Chapter 55: (2/2)
Just when the rich Omega pheromone puffed into his nose and was about to soothe all his restlessness, the hallucinations turned into a cloud of dust and disappeared.
Heavy snow fell from the window of the car.
Zheng Feiyu sat in the shadow, his chest was undulating, his breathing had become chaotic sand. The corpse of flesh was standing fiercely, pushing the fabric out to a more pronounced outline.
For a moment, he suddenly understood the feeling of finding a spouse:
The moment before the climax came to an end, he lost Omega in his arms, and the whole world became worthless in the face of the impending passion. The heart is congested, the **** continues to erect, and the intense need for **** crushes all so-called reason, leaving only the instinct to look for.
Do n’t stop anyone, and do n’t say a word of comfort.
Shut up and roll away, he only needs Omega.
and so……
Some memory fragments began flashing back in the mind.

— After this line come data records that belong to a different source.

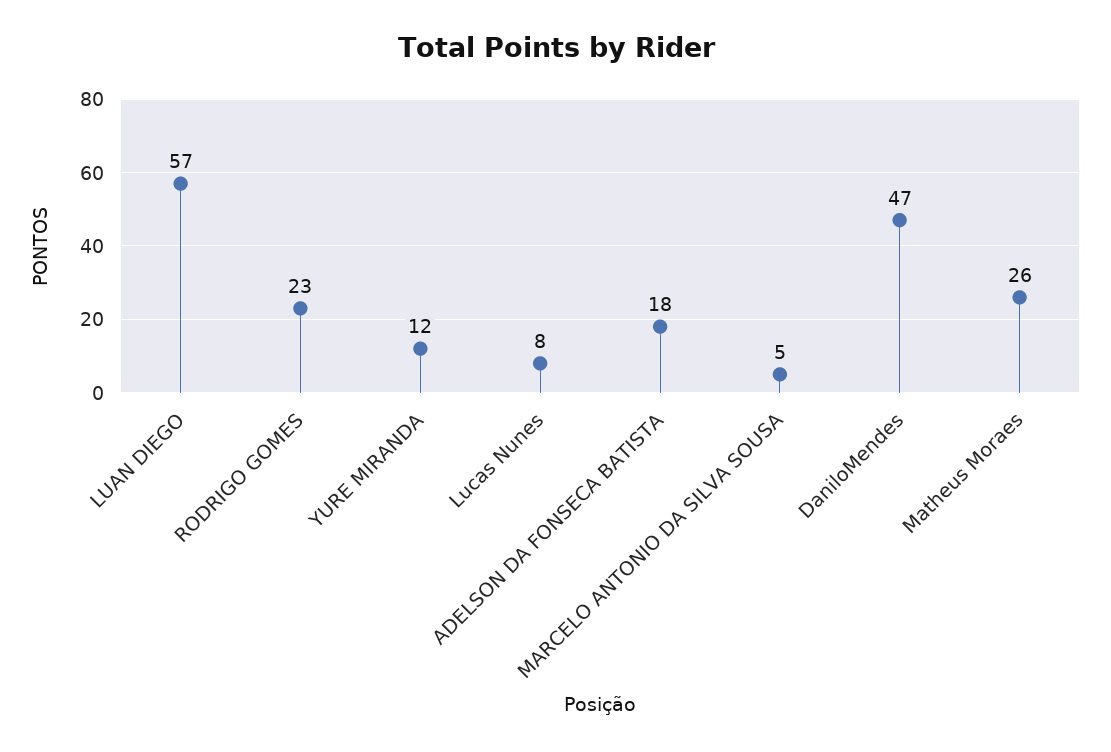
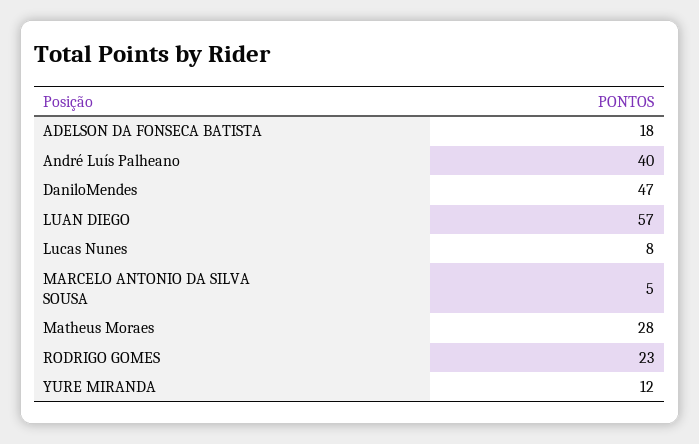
  {
    "LUAN DIEGO": 57,
    "RODRIGO GOMES": 23,
    "YURE MIRANDA": 12,
    "Lucas Nunes": 8,
    "ADELSON DA FONSECA BATISTA": 18,
    "MARCELO ANTONIO DA SILVA SOUSA": 5,
    "DaniloMendes": 47,
-   "Matheus Moraes": 26
+   "Matheus Moraes": 28,
+   "André Luís Palheano": 40
  }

That's why he left the house at midnight at the end of November, braved the cold, and drove aimlessly all night, turned around hundreds of street corners, emptied a carton of gasoline, but found nothing. In a despair, he rushed up the stone-brick walkway next to the road, was stuck by fire hydrants and street lights, and a brutal scratch ran across the front and rear doors.
The car went out, the temperature dropped quickly, the sight began to blur, and the eyelids covered heavily.
He knew that it was about to dawn, and the time that belonged to him was about to end, but even a second before he lost consciousness, he still stared stubbornly at a dark window across the street, hoping that it would light up.
He An, this is where you live.
After you disappeared, I came here dozens of times, and every time I was greeted by me was an empty, dusty room. I don't know where you went, all the news about you is dead-they always arrive after dawn, and I was asleep at that time and could not stop "he" from deleting everything.
He An, I'm just a fragment of personality born of lust, piecemeal and drowsy, often indifferent. In the past six months, my mind is full of you. You have made it awkward, slow, and dumb. Many things that I could easily do before, now I can't help it.
The more I miss you, the harder it is.
The time that belongs to me is too little, only a few hours in the middle of the night, and it is not enough for me to leave Yuanjiang and go farther. I can only buy this room after a few twists and turns and leave it empty forever. If you want to go home someday, push open the cover of the room and let it light up in warm light.
I will see.
I'll come and kiss you on the first night you go home.